For individuals, BMI suffers in that it generally understates obesity in
unfit, but "BMI-compliant" individuals, while overstating obesity in fit, BMI-
noncompliant individuals. Which means that interventions are _not_ indicated
for those who would benefit and _are_ indicated for those who would not.

Generally, there's also the issue that there are large natural variations in
healthy human weights, and no single target or designator will be appropriate
for all. Fitness is multidimensional, and any attempt to reduce it to a single
metric will likely fail.

My lay recollection is that slightly higher-than-prescribed BMI is positively
associated with greater life expectancy. Rationales vary, but among them, sick
or ill individuals typically have lower-than-average bodyweights (skewing life
expectancy down for low BMI scores), and athletes typically have elevated
BMIs. Studies of Scandinavian Olympic athletes shows a pronounced lifetime
mortality benefit to having competed in games (which tends to balance out the
notoriously poor life expectancies of US professional athletes, particularly
football, many associated with cumulative injuries sustained).

------
casca
This is might be a helpful way to get people to care about making small,
incremental improvements but the scientific basis is suspect.

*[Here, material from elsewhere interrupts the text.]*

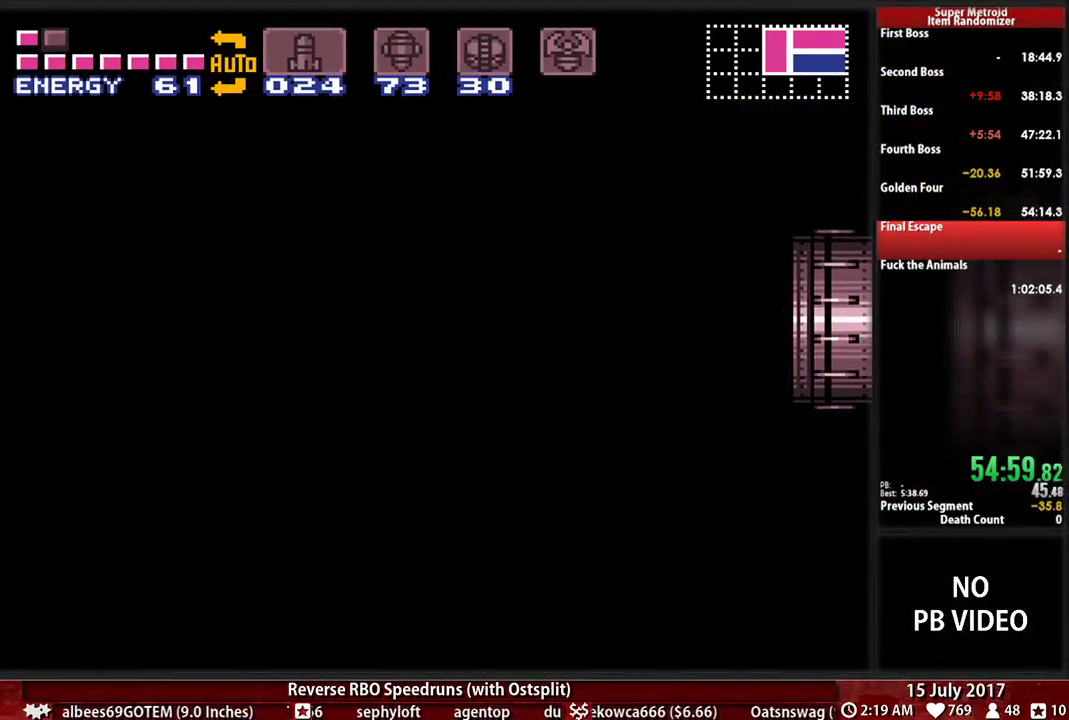
Gameplay with a controller (Nintendo layout); each line is a JSON object with the inputs held at the frame after it. "events" lists button and stick changes between this image and that frame as [ms after this image, input, new state], when the widget could be followed in between. Not read: L3 R3 SELECT START.
{"buttons": ["B", "DPAD_RIGHT"], "events": []}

There is no evidence that 20 minutes of exercise adds an hour to your life.
Taking the aggregate information around years and dividing it into days is not
a meaningful operation and I'm sure that Spiegelhalter knows that as he says
that this method of displaying the data "seems to resonate with people".

As an aside, I've heard Dr Spiegelhalter regularly contributing to More or
Less[1] and he seems to be a well informed scientist.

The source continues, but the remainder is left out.